Far above the earth, in a citadel without nation or name, four shadows convened once more.

The steppe burned softly in the projection before them, its golden grasses now scarred with streaks of black — the afterimage of a precise strike.

Zhongyan forces had descended like ghosts in the dark. Firestorms. Choke gas. EMP nets. Thirty minutes of calculated destruction.

And yet…

Voice One, low and clinical:

"Half the tribe escaped. No location tags. No signal traces. No useful intel gathered. We destroyed lives, not knowledge."

Voice Two, voice tight with restrained fury:

"That was the point. Fear. Shock. Message."

Voice Three, ever amused:

"A message? The nomads speak in winds and firelight. You think smoke and ruins will teach them fear?"

The projection zoomed in — ruined Sky-Tents still smoldered. But among the ash were empty footprints. Drag marks. Steeds gone. Weapon caches vanished.

Voice One added:

"And casualties among our own were higher than projected. Seven units neutralized by non-automated defense tactics. Primitive doesn't mean unskilled."

The image changed again.

Now it showed a lone nomad figure standing atop a hill during the retreat — clad in full-body composite gear, the armor matte black with fur-lined trim. A massive curved blade rested across his shoulders. His helm was shaped like a snarling wolf's head.

Voice Two muttered:

"Another Champion. That makes… eleven confirmed across the steppe."

Voice One nodded.

"Each tribe has one. They're not ceremonial. These are trained, enhanced by unknown techniques. No implants. No power cores. Yet they outperform most AI-assisted infantry in close-range combat."

Voice Three, almost admiring:

"Artisan warriors. Memory-metal blades. Bone-ink tattoos that resist tracking. They still train with breath, blood, and silence."
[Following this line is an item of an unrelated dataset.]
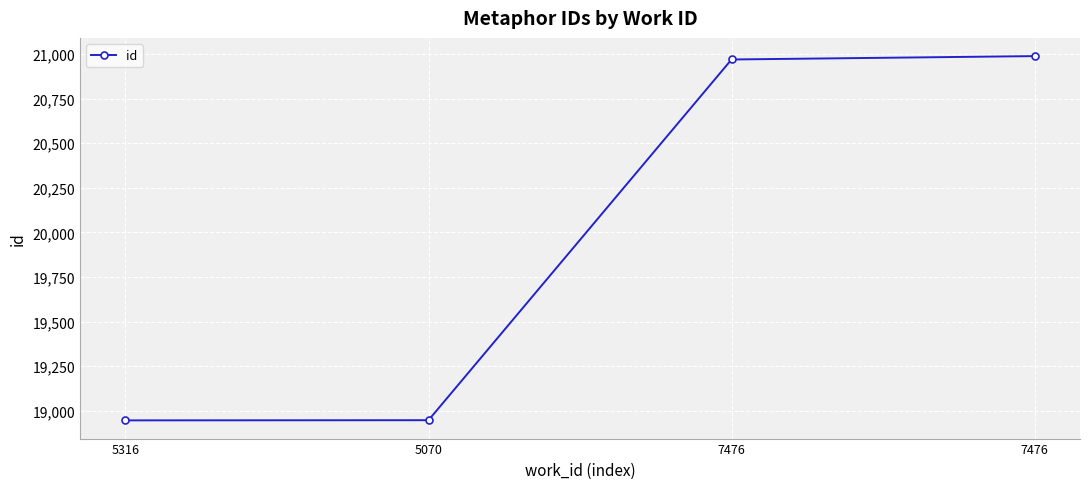

How many lines are shown in the chart?

1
For a moment, no one spoke.

Then, as the projection shifted again — showing red-lit cathedrals and chanting bodies — Voice One sighed.

"And while we hunt wolves… the parasites multiply."

Voice Two, sharp:

"Zealot congregations in the Southern Arcs have doubled in six months. Some rewrite their implants. Others execute any who resist calibration."

Voice One:

"They worship the algorithm as divine law. But their law mutates. Every week, a new prophet. A new code."

Voice Three, chuckling:

"We perfected obedience. They added prophecy."
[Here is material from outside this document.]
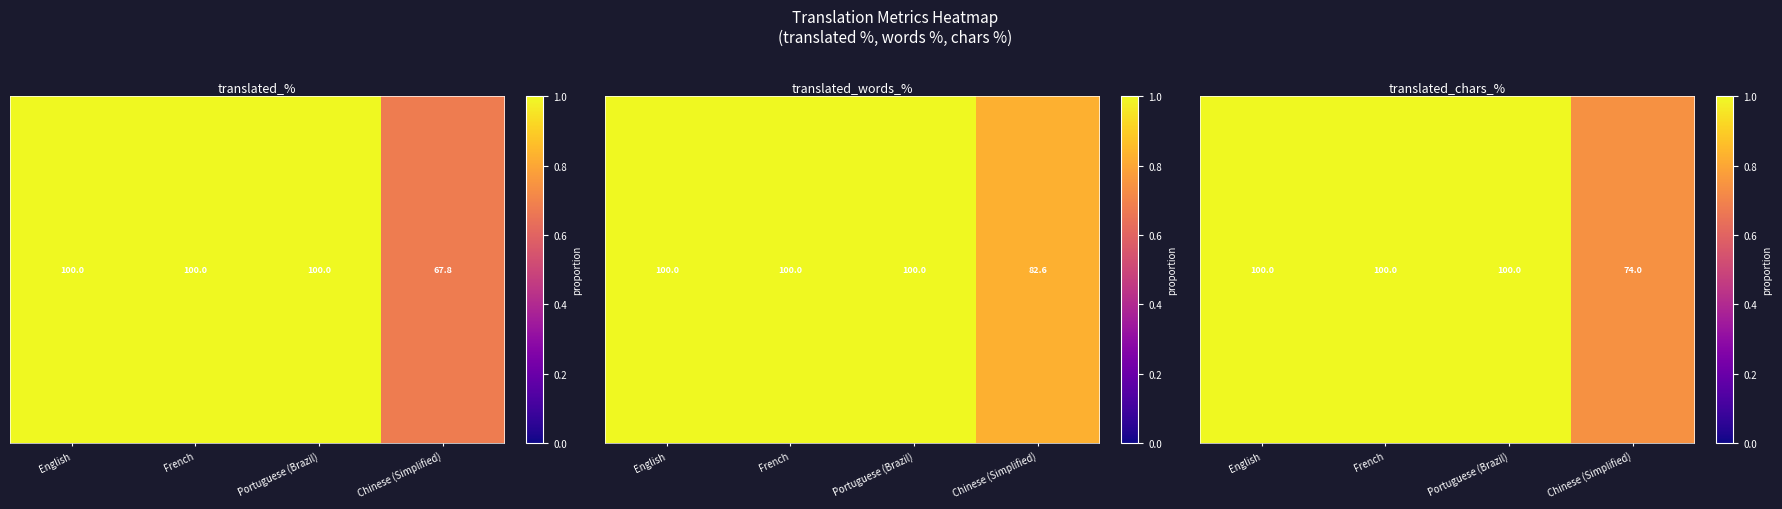

What is the approximate value at English?

1.0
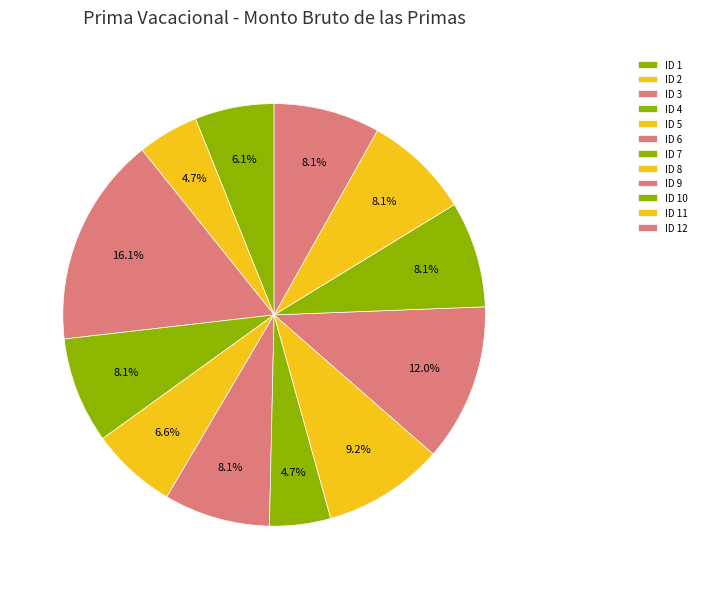

How many slices are in this pie chart?

12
And then, Voice Four spoke — calm, final.

"Send fire. First to the parasites. Then back to the steppe."

No one questioned the order.

:Zhongyan Southern Command – Debrief Chamber 7

Captain Qin Sura stood at rigid attention, sweat trickling beneath his neural plate. His right arm still trembled from the pulse shock he took during the retreat.

Across from him, General Wu-Fei, his superior, didn't speak — he barked.
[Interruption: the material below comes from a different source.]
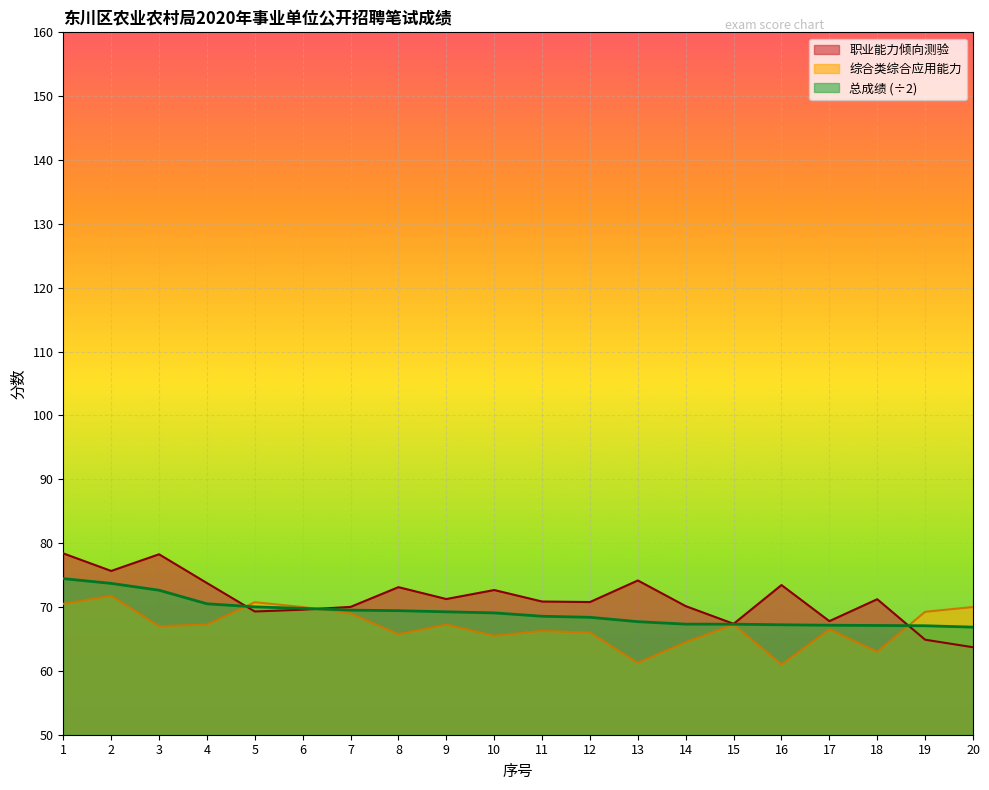

True or false: 职业能力倾向测验 has a value of 109.0 at 4.

False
"Three companies. Twenty-three combat drones. Six terrain shrouds. Gone. You leveled a village and came back with empty air!"

Sura flinched.

"Sir, we followed standard sweep protocols. Camouflage fields were deeper than expected. Echo readings failed to—"

Wu-Fei slammed a steel palm on the table.

"I don't care about your failures. I care about results. You promised me the head of their elder. You brought me ashes!"

A second voice joined — this one digital, smooth, cold. The Zhongyan Tactical AI spoke from the ceiling:

"Analysis confirms: Khanori tribes remain strategically elusive. Relocation algorithms exceed baseline prediction. Combat engagement suggests unaugmented excellence."

Wu-Fei growled.

"Are you suggesting they're… better than us?"

Sura, to his credit, didn't lie.

"In close combat, sir? Against our basic units? Yes. I watched one of them take down a mecha-suit with nothing but a blade. It vibrated to his heartbeat."

The general sneered.

"A heartbeat won't stop orbital fire."

Sura stared forward. He didn't argue. But in the back of his mind, he remembered the wolf-helmed warrior — unmoved as plasma struck behind him, staring at the army like he knew something they didn't.